I am a big sportsperson. Sport is like eating – it’s fuelling. My brain moves really quickly; it needs good food, good exercise, good oxygen and good sleep. These are things I never compromise on.

I am very fortunate to work for myself, which means I can manage my day as I see fit. I can take two hours out of my day to remove myself, think, and sit quietly to write notes.

One of the really good things for me is that I run quite a few of my meetings on foot. I walk and talk. It’s great for the step count, and it’s good for the mind. You’re more agile and able to hear properly when you’re moving rather than sitting stationary at a desk.
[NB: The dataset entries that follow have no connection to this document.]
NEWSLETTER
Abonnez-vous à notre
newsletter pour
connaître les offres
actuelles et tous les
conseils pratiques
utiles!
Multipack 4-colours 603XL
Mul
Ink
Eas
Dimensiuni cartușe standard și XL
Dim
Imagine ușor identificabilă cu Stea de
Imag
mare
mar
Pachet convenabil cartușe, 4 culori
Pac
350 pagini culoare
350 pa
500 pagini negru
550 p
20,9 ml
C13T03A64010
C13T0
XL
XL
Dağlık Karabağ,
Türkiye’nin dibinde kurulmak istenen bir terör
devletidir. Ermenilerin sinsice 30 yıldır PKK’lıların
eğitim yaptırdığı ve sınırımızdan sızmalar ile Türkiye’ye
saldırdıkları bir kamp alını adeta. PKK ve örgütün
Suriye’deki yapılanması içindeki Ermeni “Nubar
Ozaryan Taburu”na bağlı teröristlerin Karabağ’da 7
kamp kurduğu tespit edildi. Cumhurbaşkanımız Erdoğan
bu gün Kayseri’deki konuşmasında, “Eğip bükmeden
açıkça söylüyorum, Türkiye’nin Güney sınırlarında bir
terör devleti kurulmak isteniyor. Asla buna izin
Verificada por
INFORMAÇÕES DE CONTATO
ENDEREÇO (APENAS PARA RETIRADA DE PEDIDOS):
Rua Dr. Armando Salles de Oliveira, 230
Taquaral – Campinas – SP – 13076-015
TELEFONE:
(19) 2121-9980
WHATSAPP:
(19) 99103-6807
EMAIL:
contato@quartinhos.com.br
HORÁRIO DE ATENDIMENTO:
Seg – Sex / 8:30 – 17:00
In the evenings, I set aside time to answer people or send messages letting them know I’m thinking of them. It’s so powerful for someone who feels stuck to know that someone out there is thinking deeply about them, even if we don’t yet have the answers.

 

  1. Can you share examples of how performance coaching has helped improve team or organisational outcomes?

Let’s start with the top billers – people who are usually successful and earning great money – and then their billings start to plateau. That’s really common, and the higher you climb, the harder it is to continue growing. A strategy set at the beginning of someone’s career needs to change depending on where they sit now. As their success journey changes, so must the strategy. Many businesses miss that.
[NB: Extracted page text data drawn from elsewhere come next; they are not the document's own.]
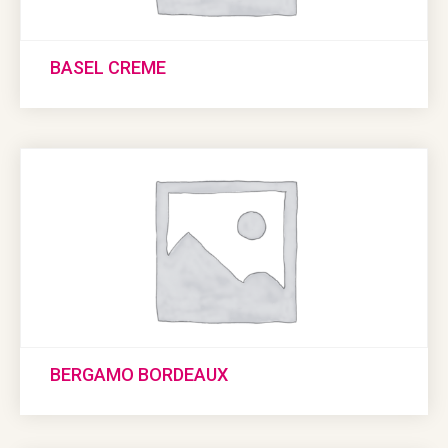
BASEL CREME
BERGAMO BORDEAUX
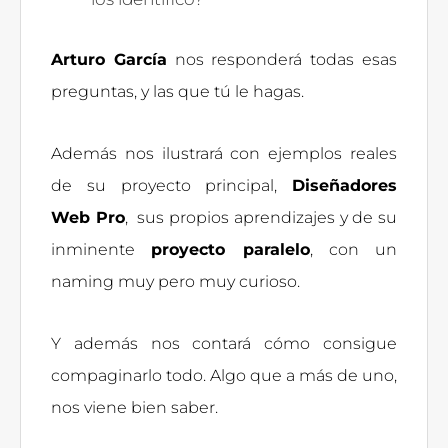
Arturo García
nos responderá todas esas
preguntas, y las que tú le hagas.
Además nos ilustrará con ejemplos reales
de su proyecto principal,
Diseñadores
Web Pro
, sus propios aprendizajes y de su
inminente
proyecto paralelo
, con un
naming muy pero muy curioso.
Y además nos contará cómo consigue
compaginarlo todo. Algo que a más de uno,
nos viene bien saber.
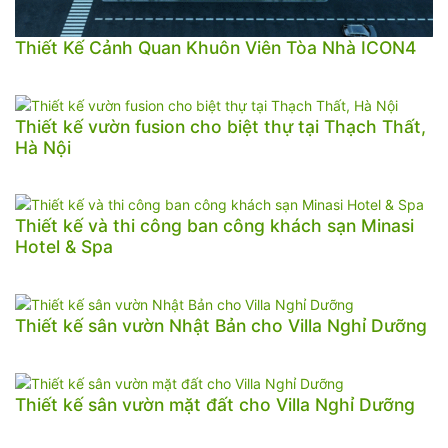
Thiết Kế Cảnh Quan Khuôn Viên Tòa Nhà ICON4
Thiết kế vườn fusion cho biệt thự tại Thạch Thất,
Hà Nội
Thiết kế và thi công ban công khách sạn Minasi
Hotel & Spa
Thiết kế sân vườn Nhật Bản cho Villa Nghỉ Dưỡng
Thiết kế sân vườn mặt đất cho Villa Nghỉ Dưỡng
One-to-one work is key. Everyone’s journey is different, even for a million-pound biller.

I’m not someone who just talks about things – I execute. I’m a biller by background. Talking doesn’t change anything; action does. Coaching and mentoring someone live, side by side, is powerful. They know I know what I’m talking about, and they know I’m observing behaviours and actions – not just numbers. Seeing it with my own eyes allows us to adjust strategy effectively.

Helping managers perform is another big area. Lots of people want to be a manager without really understanding what it is. Management isn’t about telling people what to do; it’s about helping them make decisions for themselves.

 

Non-Executive Director Role

  1. What motivated you to take on a Non-Executive Director role, and how does it differ from your previous roles?
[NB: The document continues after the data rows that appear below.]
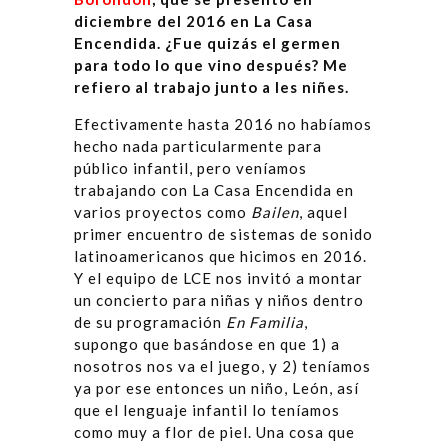
diciembre del 2016 en La Casa
Encendida. ¿Fue quizás el germen
para todo lo que vino después? Me
refiero al trabajo junto a les niñes.
Efectivamente hasta 2016 no habíamos
hecho nada particularmente para
público infantil, pero veníamos
trabajando con La Casa Encendida en
varios proyectos como
Bailen
, aquel
primer encuentro de sistemas de sonido
latinoamericanos que hicimos en 2016.
Y el equipo de LCE nos invitó a montar
un concierto para niñas y niños dentro
de su programación
En Familia
,
supongo que basándose en que 1) a
nosotros nos va el juego, y 2) teníamos
ya por ese entonces un niño, León, así
que el lenguaje infantil lo teníamos
como muy a flor de piel. Una cosa que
I am bringing together all my experience – as a recruiter, a director, a business winner and rainmaker, and as a performance board-level coach for the last 10 years across many businesses. I’m bringing that to Stonehouse to help the business strategize and grow.

The key is setting the foundations right from the beginning. The beauty of working with Sohan is that we are growing a business with the right foundations and moving forward with key people. Getting the right people with the right attitudes, wants and desires makes growth so much easier.

 

  1. What unique perspectives or skill sets do you bring as Stonehouse’s NED?

I am a recruiter. I’ve done the job – and I’ve done it well. Recruitment seems easy to people who have never done it. Many companies have board-level advisors who have never recruited and who focus mainly on numbers. If you get the right people in, the numbers sort themselves out.

I know what it takes. I know it’s about long-term relationships and digging deep. I know that after every bad day, two great days are around the corner. I’ve motivated teams directly, and I’ve managed teams across all markets internationally.

I work with businesses that have teams all over the world and are culturally different. I look beyond the data, and that’s what Sohan really values in me. I love being on a sales floor, the “mosh pit”, as I like to call it. That’s where I learn about our people and what’s really going on. That enables me to advise and lead a business based on real insight, not just spreadsheets.

 

  1. What excites you most about your role at Stonehouse as our NED?

I am so excited about having a business with good foundations. We’ve made some key hires this year. It’s not all about having great recruitment consultants; it’s about having fundamental people across the whole business to strengthen those foundations. We’re doing that from the very beginning, whereas many companies do it backwards. That is really exciting.

We’re in a great market – recession-proof, which is rare. We’re in a beautiful little bubble. Working with people who are excited, committed, and genuinely care is fantastic. That’s why I’m excited about being on this journey.